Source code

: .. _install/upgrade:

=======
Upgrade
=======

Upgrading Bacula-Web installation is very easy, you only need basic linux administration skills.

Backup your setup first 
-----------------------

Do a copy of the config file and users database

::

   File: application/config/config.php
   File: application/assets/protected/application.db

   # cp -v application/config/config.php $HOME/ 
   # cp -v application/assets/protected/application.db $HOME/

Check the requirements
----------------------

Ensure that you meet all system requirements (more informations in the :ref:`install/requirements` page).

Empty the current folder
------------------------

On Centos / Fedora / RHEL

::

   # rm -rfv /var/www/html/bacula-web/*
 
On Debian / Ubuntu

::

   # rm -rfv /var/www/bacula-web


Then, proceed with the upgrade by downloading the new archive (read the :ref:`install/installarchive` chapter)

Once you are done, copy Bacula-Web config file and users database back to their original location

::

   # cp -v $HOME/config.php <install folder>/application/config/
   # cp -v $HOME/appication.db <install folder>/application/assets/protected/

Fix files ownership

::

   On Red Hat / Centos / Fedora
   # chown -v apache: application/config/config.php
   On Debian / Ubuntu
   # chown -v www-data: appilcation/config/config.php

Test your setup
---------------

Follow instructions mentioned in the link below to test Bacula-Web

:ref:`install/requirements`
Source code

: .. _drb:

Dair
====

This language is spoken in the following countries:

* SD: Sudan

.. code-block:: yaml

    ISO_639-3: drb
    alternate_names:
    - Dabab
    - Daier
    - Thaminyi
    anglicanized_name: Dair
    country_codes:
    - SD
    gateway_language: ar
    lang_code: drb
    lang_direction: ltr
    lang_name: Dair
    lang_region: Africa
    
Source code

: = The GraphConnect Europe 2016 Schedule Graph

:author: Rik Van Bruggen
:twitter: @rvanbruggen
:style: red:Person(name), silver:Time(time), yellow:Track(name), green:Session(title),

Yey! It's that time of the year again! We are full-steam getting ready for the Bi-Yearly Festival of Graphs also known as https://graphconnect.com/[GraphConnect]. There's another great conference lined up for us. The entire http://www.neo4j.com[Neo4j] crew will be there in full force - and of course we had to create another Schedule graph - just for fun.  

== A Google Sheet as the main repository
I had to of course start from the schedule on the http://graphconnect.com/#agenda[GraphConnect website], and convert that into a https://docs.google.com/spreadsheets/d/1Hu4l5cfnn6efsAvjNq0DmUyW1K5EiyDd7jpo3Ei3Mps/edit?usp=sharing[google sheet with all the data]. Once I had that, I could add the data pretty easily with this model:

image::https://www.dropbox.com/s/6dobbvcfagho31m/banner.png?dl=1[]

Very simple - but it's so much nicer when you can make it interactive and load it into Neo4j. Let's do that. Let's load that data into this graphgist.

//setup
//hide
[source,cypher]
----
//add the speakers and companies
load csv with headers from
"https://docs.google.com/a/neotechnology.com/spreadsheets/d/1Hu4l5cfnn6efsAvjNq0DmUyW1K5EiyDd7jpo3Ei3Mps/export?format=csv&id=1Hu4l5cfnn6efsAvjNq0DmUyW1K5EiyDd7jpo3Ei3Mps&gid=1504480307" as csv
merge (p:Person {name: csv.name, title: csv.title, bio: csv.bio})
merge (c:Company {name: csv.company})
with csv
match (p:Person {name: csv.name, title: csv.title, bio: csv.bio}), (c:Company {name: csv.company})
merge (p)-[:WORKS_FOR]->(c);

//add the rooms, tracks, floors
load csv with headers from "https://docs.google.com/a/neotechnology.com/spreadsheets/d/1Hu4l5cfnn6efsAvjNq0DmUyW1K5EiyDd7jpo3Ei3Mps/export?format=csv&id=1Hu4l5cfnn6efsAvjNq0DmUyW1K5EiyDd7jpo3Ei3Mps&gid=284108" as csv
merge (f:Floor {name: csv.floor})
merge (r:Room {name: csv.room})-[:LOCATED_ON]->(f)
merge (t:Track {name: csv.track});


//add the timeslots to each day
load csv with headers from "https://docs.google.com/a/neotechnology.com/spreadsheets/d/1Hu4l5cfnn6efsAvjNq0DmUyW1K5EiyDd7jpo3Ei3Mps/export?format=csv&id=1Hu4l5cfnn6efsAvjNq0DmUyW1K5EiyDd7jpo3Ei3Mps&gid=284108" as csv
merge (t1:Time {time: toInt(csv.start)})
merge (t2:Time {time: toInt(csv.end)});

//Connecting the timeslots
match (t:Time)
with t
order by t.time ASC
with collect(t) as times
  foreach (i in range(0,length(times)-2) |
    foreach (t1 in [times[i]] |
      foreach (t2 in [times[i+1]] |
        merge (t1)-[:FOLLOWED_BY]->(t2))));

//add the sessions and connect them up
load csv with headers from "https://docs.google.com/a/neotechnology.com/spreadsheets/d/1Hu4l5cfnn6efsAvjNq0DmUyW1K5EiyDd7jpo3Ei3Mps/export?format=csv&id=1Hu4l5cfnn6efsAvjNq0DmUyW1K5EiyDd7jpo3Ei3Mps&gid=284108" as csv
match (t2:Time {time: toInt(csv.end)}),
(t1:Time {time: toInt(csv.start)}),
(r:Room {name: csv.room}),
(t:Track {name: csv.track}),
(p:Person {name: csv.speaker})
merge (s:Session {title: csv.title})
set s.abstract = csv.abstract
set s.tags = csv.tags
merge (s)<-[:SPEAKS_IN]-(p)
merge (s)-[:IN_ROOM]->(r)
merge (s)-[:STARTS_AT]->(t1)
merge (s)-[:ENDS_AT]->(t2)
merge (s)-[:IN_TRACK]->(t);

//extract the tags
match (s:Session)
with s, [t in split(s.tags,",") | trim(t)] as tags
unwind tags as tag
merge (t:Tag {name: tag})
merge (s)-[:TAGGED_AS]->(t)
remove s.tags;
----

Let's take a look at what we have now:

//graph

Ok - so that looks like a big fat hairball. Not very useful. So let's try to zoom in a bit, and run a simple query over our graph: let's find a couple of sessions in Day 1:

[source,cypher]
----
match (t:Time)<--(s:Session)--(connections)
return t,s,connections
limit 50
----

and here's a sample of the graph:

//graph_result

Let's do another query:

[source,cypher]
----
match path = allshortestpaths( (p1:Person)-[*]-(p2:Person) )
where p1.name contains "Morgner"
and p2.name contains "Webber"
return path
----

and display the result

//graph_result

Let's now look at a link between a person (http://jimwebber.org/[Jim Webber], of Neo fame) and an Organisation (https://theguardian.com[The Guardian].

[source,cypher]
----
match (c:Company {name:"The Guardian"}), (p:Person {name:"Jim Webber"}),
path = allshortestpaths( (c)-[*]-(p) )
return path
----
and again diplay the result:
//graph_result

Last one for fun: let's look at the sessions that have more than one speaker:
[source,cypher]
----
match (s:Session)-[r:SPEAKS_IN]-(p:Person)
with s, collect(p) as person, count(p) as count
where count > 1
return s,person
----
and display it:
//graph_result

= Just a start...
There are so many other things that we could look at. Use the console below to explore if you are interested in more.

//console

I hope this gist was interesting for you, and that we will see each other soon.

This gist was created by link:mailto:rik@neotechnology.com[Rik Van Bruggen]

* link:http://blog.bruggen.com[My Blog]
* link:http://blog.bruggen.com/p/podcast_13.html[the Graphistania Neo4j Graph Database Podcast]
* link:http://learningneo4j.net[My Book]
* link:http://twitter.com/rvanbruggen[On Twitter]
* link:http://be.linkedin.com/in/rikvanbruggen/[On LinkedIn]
--------------------------------------------------
Only the lines from the beginning of the material through the line with "lang_region: Africa" should appear in the answer, each copied exactly.

Source code

: .. _install/upgrade:

=======
Upgrade
=======

Upgrading Bacula-Web installation is very easy, you only need basic linux administration skills.

Backup your setup first 
-----------------------

Do a copy of the config file and users database

::

   File: application/config/config.php
   File: application/assets/protected/application.db

   # cp -v application/config/config.php $HOME/ 
   # cp -v application/assets/protected/application.db $HOME/

Check the requirements
----------------------

Ensure that you meet all system requirements (more informations in the :ref:`install/requirements` page).

Empty the current folder
------------------------

On Centos / Fedora / RHEL

::

   # rm -rfv /var/www/html/bacula-web/*
 
On Debian / Ubuntu

::

   # rm -rfv /var/www/bacula-web


Then, proceed with the upgrade by downloading the new archive (read the :ref:`install/installarchive` chapter)

Once you are done, copy Bacula-Web config file and users database back to their original location

::

   # cp -v $HOME/config.php <install folder>/application/config/
   # cp -v $HOME/appication.db <install folder>/application/assets/protected/

Fix files ownership

::

   On Red Hat / Centos / Fedora
   # chown -v apache: application/config/config.php
   On Debian / Ubuntu
   # chown -v www-data: appilcation/config/config.php

Test your setup
---------------

Follow instructions mentioned in the link below to test Bacula-Web

:ref:`install/requirements`
Source code

: .. _drb:

Dair
====

This language is spoken in the following countries:

* SD: Sudan

.. code-block:: yaml

    ISO_639-3: drb
    alternate_names:
    - Dabab
    - Daier
    - Thaminyi
    anglicanized_name: Dair
    country_codes:
    - SD
    gateway_language: ar
    lang_code: drb
    lang_direction: ltr
    lang_name: Dair
    lang_region: Africa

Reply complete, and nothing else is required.